Speaking of “transparent,” hi Nick. DID I MENTION CARLOS SUCKS AND IS NARROW AND JUST DOES MEXICAN FOOD LIKE IS THAT EVEN A CHEF WHEN YOU THINK ABOUT IT, says Nick, because he is a big ol snobby angerbear. BOO NICK.
Nina: Speckled Trout with Baby Vegetables and Barbecue Sauce.
Nick: Charred Cobia, Roasted Bass, and Tuna Confit, Crispy Rice and Shrimp Consomme.
Carlos: Steamed Seafood Tamal with Saffron Cream Sauce and Pickled Okra.
Shirley: Black Drum, Zhenjiang Vinegar Butter Sauce, Braised Celery, and Mushrooms.
Oh fuck Nina left off her teeny dumplings. SHE LEFT OFF HER TEENY DUMPLINGS DUDES. Oh right guess what they all love it anyway. It’s Nina, duh.
Once again Nick has the beautiful green and orange sauce. I can’t even see the rest of the dish because that sauce is just imprinting on my retinas forever, GORGEOUS.
Carlos’s seafood mousse tamal is bumming me out. It looks gloppy.
Tom, are you floating down the bayou? “I”m in an airboat” “eating some Chinese takeout.”
There are no criticisms of Shirley or Nina; where the boys are, it’s more soggy croutons dancing on the head of the pin. So good! Delicious, the best thing I’ve eaten from you, improved on centuries’ worth of cooking …. except for maybe this tiny thing?
Padma goes for a century-long pause of Concern before saying Nina and Shirley are tops, which nobody could ever have guessed or something.
YAY SHIRLEY! Scrappy underdog for win and finale!
Colicchio: but for a few grains of salt, Nick’s was as good as Shirley or Nina’s. Padma flips her head around 360 degrees. HE STILL DOESN’T USE SALT, she screeches. Nick’s mom sucks cocks in hell.
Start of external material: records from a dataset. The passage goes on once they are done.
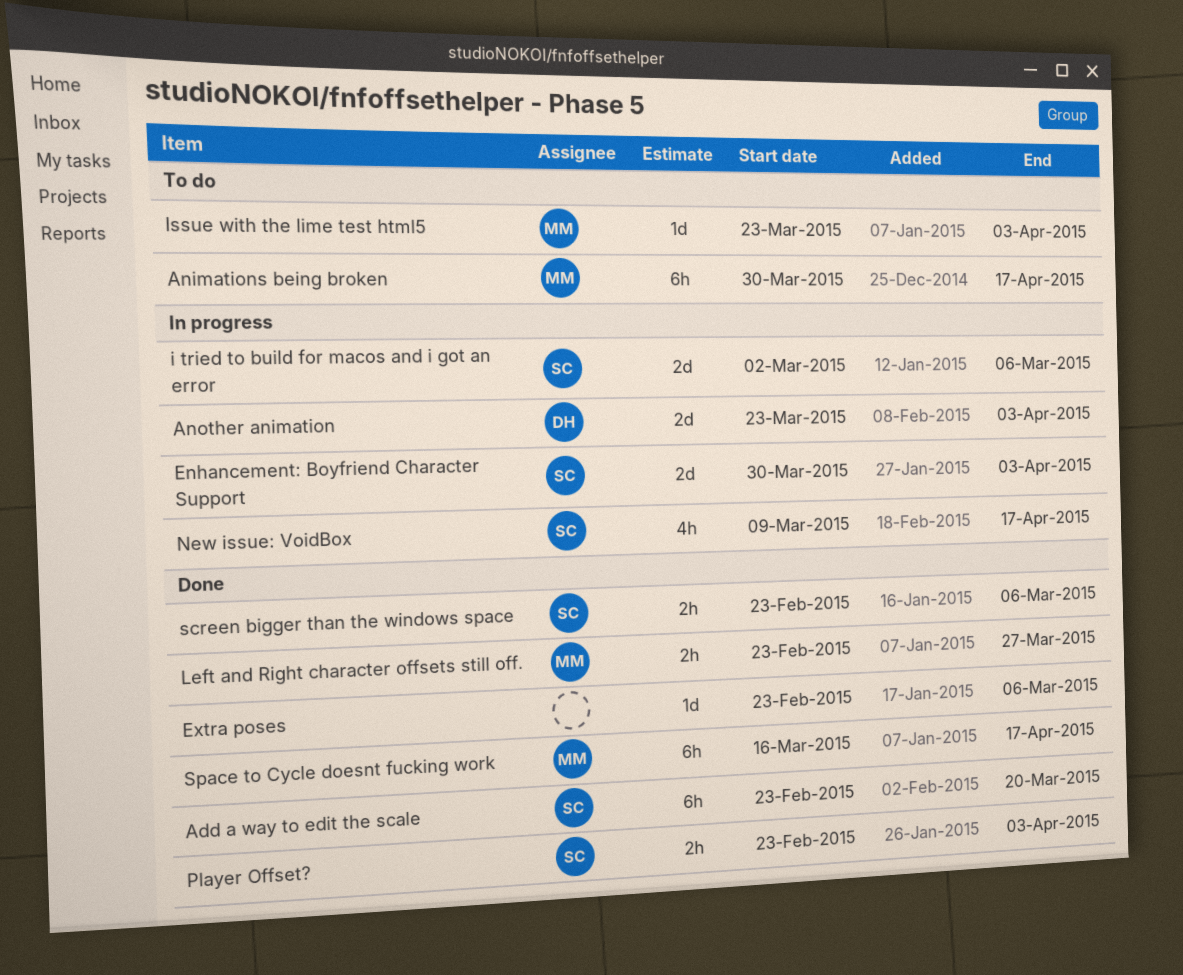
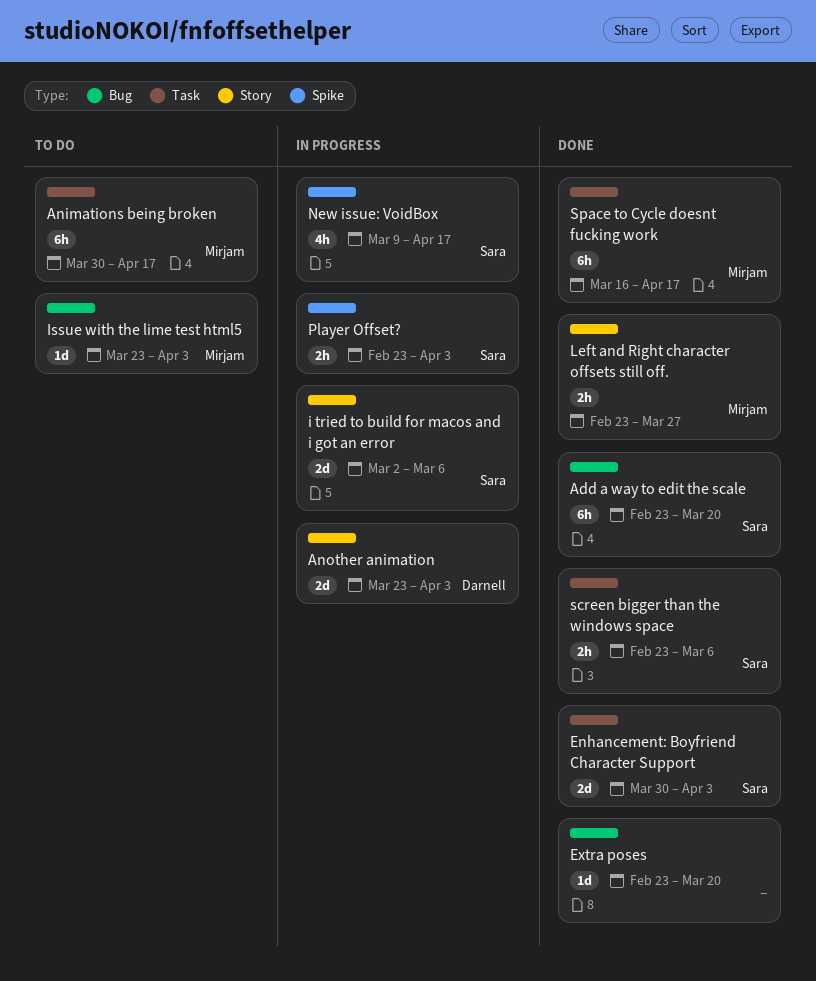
Enhancement: Boyfriend Character Support, status: In progress -> Done
Extra poses, due: Mar 6 -> Mar 20
Player Offset?, status: Done -> In progress

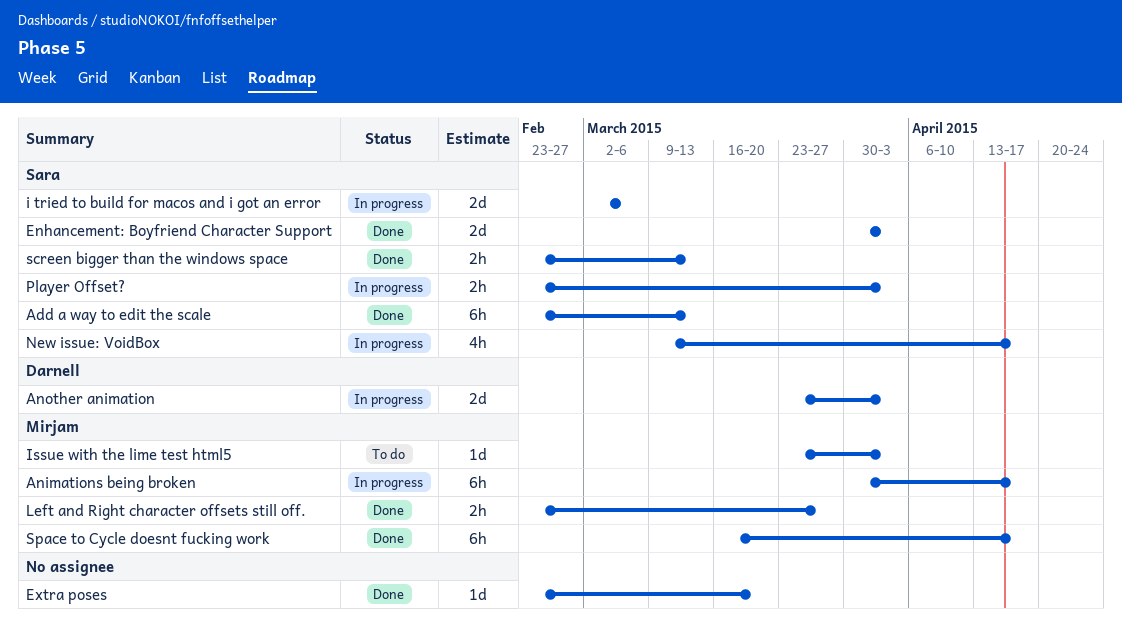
Add a way to edit the scale, due: Mar 20 -> Mar 13
Animations being broken, status: To do -> In progress
screen bigger than the windows space, due: Mar 6 -> Mar 13

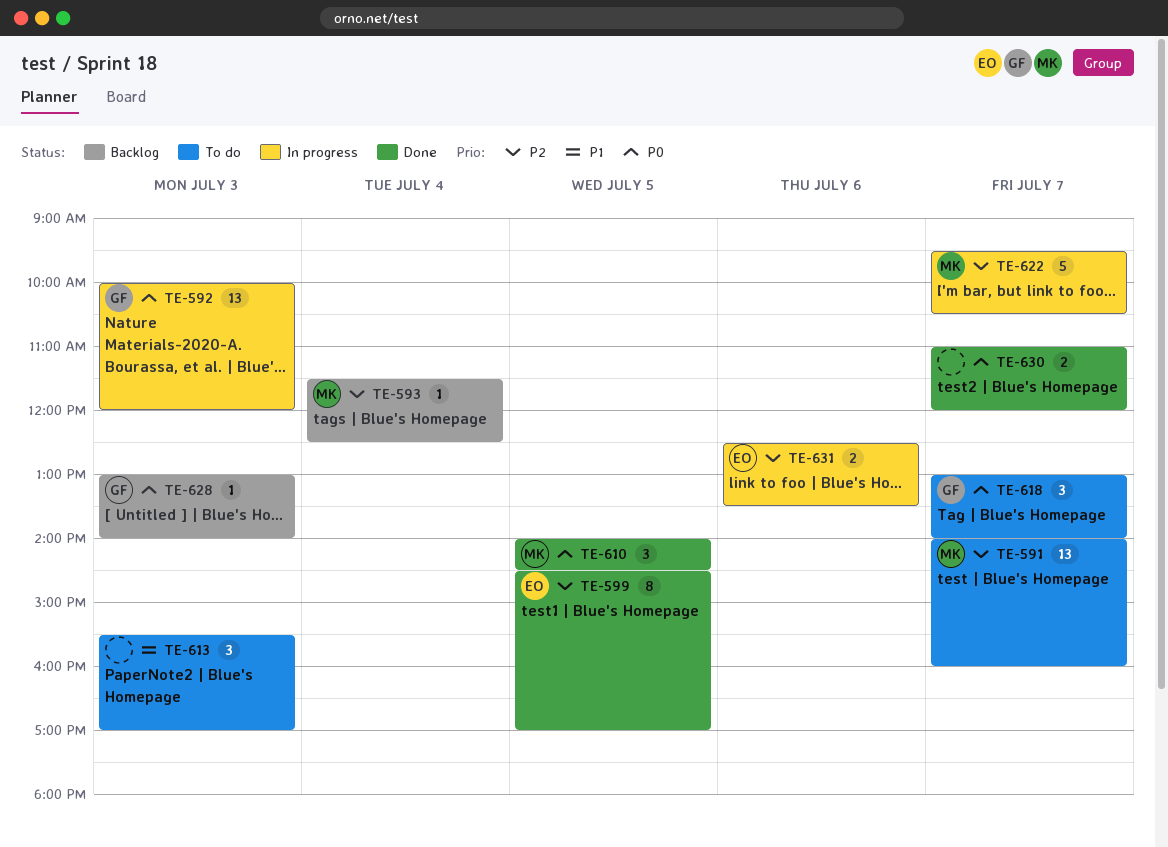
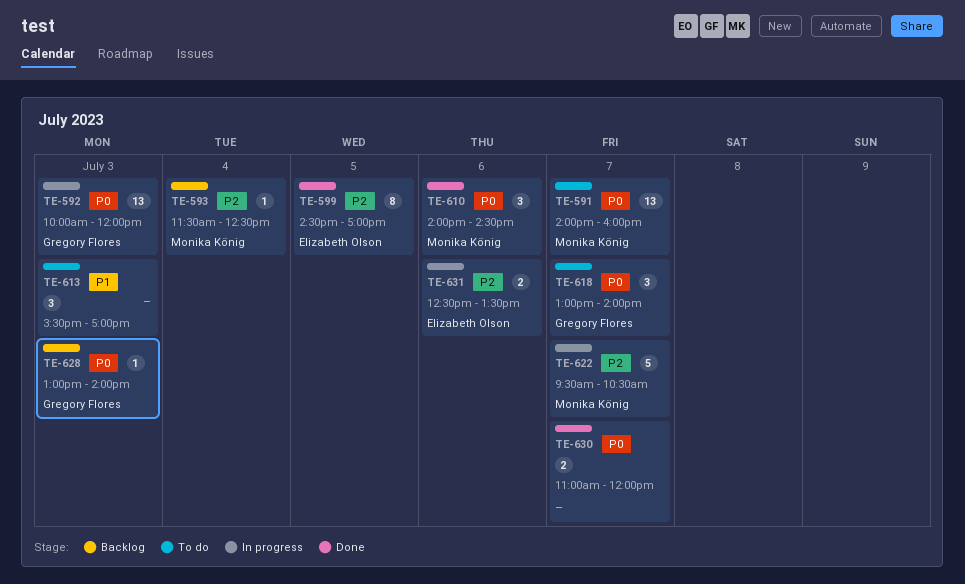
TE-591, priority: P2 -> P0
TE-610, day: Jul 5 -> Jul 6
Carlos is an outsider here. As Nick emotes, Carlos leans back, his body away from the group. He hasn’t assimilated, may not have been invited to. Who will go to the finale? “I want you to be there,” says Nina to Nick. It is horribly cruel and honestly fucking rude. In her attempted kindness, she slashes the man sitting next to her. Carlos shoots a glance. Her eyes quickly find the floor.
Carlos is out. Bye Carlos. You were passive aggressive but you were also a bit of a castout.
At least they wait .5 seconds for him to be out the door before they shriek and dance and cavort and lift each other up in the air like this
They are all kind of bitches, I think. Over it.